**Task details:** Only one stretch of the data below should be repeated: the lines from the line containing "606 405 3243.1" through the line containing "942 47 3129.9", inclusive, exactly as they are.

---------- Records for this task

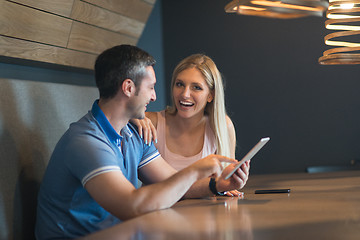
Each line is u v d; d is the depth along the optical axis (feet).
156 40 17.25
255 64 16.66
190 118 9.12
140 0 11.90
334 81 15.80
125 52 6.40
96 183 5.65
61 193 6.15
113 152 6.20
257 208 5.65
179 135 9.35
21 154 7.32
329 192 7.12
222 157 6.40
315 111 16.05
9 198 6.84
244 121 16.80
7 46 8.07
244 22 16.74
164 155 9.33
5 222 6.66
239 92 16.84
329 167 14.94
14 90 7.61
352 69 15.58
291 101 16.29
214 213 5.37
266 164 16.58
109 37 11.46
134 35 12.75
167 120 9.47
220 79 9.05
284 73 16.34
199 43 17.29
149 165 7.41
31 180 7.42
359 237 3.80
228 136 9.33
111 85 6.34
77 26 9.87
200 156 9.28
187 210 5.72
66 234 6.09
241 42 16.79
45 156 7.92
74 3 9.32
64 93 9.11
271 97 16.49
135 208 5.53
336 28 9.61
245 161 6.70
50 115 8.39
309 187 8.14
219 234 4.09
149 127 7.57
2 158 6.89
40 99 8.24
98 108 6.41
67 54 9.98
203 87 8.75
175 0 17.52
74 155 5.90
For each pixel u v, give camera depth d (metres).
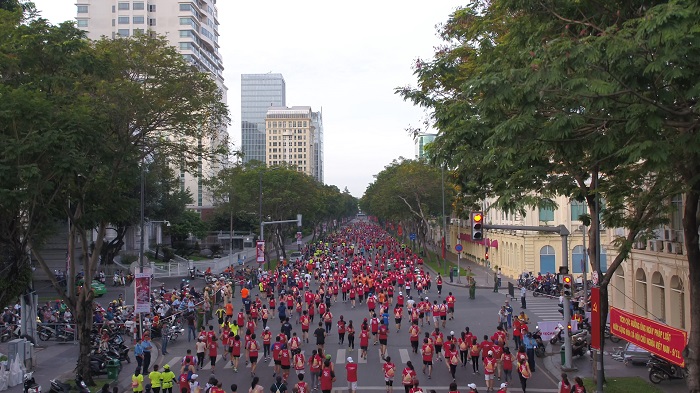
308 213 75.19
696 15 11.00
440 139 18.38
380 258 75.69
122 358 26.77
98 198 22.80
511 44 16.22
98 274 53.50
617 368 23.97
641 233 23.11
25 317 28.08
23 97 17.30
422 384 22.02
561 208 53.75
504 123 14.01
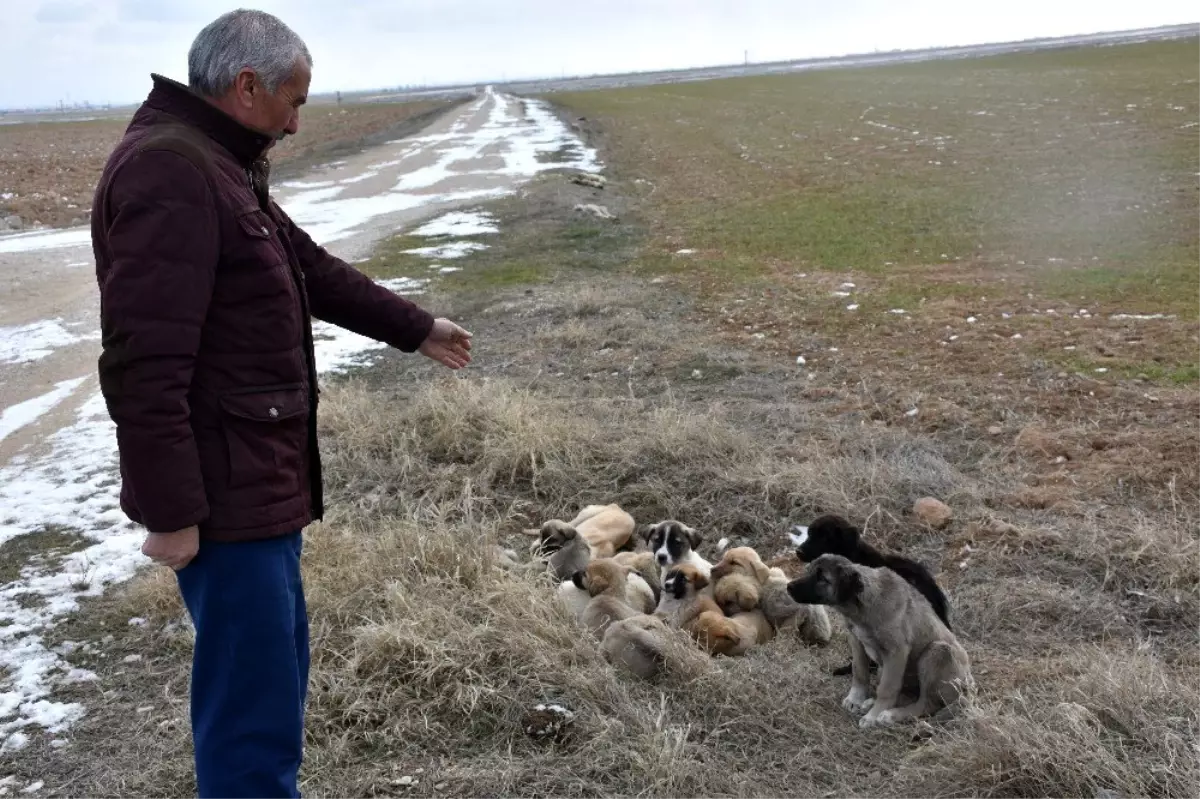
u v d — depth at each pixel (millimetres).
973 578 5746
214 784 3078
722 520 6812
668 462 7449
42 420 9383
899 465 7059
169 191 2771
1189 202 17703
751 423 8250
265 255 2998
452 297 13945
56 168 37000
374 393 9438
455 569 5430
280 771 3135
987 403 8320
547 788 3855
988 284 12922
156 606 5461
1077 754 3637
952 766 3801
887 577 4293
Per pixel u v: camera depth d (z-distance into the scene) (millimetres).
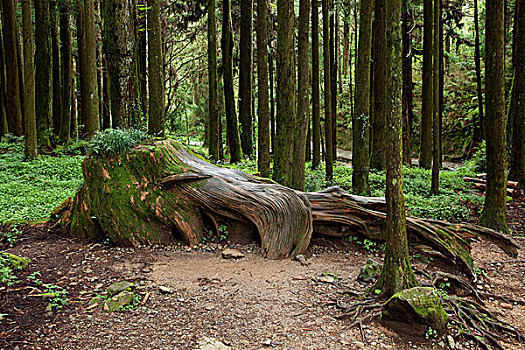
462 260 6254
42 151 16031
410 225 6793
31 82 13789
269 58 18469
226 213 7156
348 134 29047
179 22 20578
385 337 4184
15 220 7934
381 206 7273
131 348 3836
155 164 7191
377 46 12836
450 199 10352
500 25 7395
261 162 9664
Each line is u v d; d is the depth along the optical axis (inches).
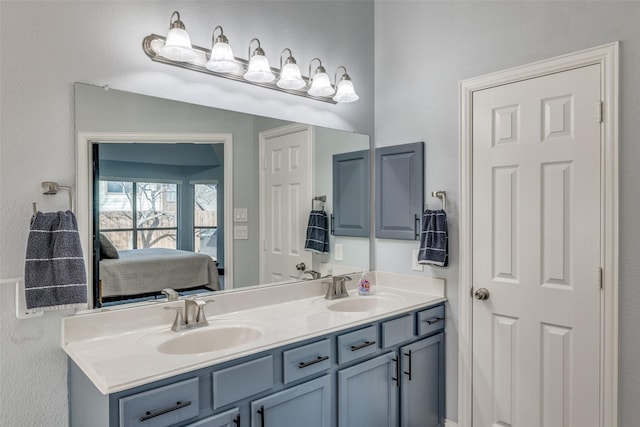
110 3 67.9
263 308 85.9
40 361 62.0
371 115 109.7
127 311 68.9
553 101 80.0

--------------------
---------- Records for this task

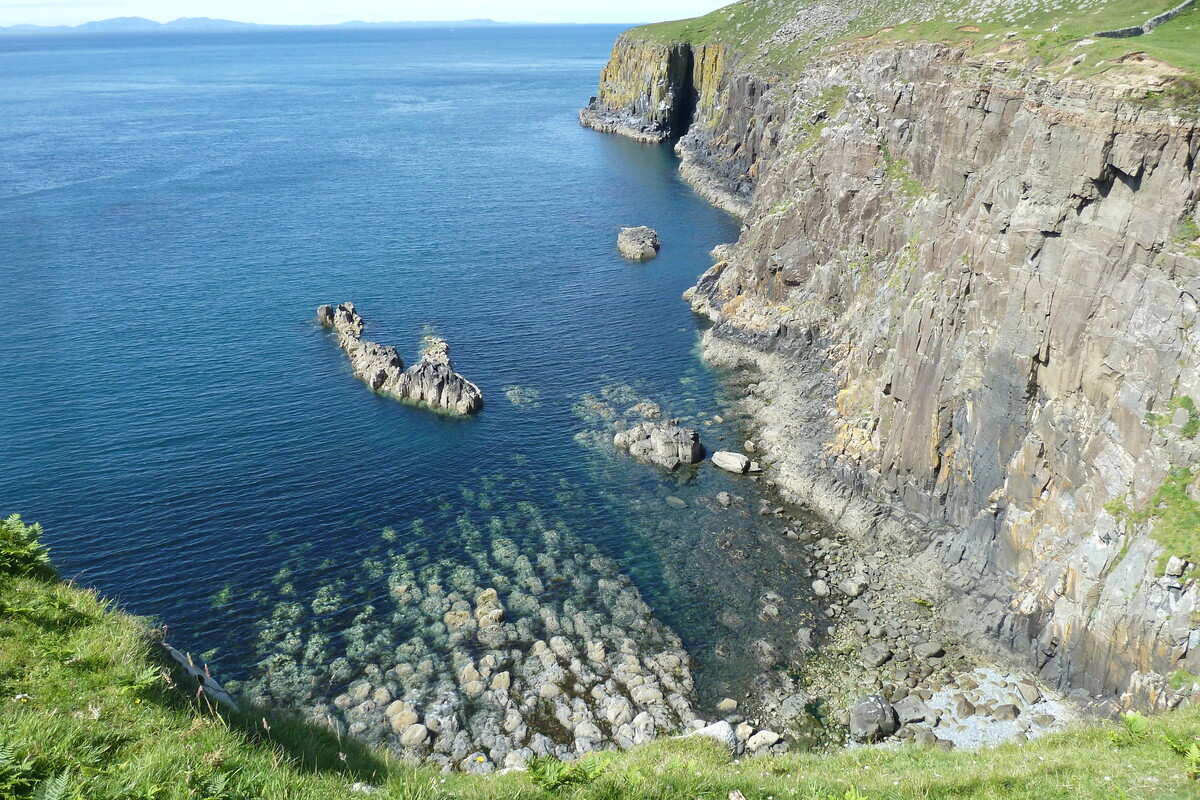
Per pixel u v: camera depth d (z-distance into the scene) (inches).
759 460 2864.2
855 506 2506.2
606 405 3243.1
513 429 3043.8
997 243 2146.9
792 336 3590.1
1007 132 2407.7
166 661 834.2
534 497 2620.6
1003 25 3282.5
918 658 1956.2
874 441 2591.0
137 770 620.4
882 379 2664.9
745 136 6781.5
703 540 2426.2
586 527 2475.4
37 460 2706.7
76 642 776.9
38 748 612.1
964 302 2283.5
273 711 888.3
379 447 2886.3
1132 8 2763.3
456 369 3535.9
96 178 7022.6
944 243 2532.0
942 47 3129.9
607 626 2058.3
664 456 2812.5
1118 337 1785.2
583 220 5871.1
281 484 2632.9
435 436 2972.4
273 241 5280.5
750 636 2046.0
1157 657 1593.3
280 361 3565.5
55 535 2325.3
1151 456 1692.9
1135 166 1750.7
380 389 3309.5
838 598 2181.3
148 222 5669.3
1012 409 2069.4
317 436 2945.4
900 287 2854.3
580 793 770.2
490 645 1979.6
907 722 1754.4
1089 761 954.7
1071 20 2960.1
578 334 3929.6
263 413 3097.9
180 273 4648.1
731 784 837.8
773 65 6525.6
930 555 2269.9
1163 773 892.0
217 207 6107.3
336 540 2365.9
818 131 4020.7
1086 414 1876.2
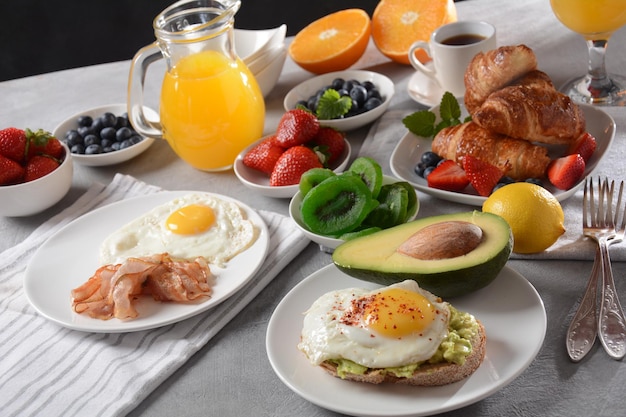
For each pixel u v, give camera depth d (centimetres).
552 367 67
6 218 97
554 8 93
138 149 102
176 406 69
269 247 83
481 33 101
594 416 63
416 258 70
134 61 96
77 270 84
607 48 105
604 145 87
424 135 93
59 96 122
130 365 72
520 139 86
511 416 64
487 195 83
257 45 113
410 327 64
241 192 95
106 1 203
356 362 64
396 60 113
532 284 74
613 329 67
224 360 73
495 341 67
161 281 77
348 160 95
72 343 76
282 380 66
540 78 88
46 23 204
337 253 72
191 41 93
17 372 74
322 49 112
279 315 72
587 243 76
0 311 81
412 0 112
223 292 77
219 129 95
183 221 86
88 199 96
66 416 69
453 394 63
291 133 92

--------------------

**Output for this task:**
606 405 3243.1
513 429 3043.8
997 243 2146.9
792 336 3590.1
1007 132 2407.7
166 661 834.2
534 497 2620.6
1003 25 3282.5
918 658 1956.2
874 441 2591.0
137 770 620.4
882 379 2664.9
745 136 6781.5
703 540 2426.2
586 527 2475.4
37 460 2706.7
76 642 776.9
38 748 612.1
964 302 2283.5
273 711 888.3
379 447 2886.3
1132 8 2763.3
456 369 3535.9
96 178 7022.6
944 243 2532.0
942 47 3129.9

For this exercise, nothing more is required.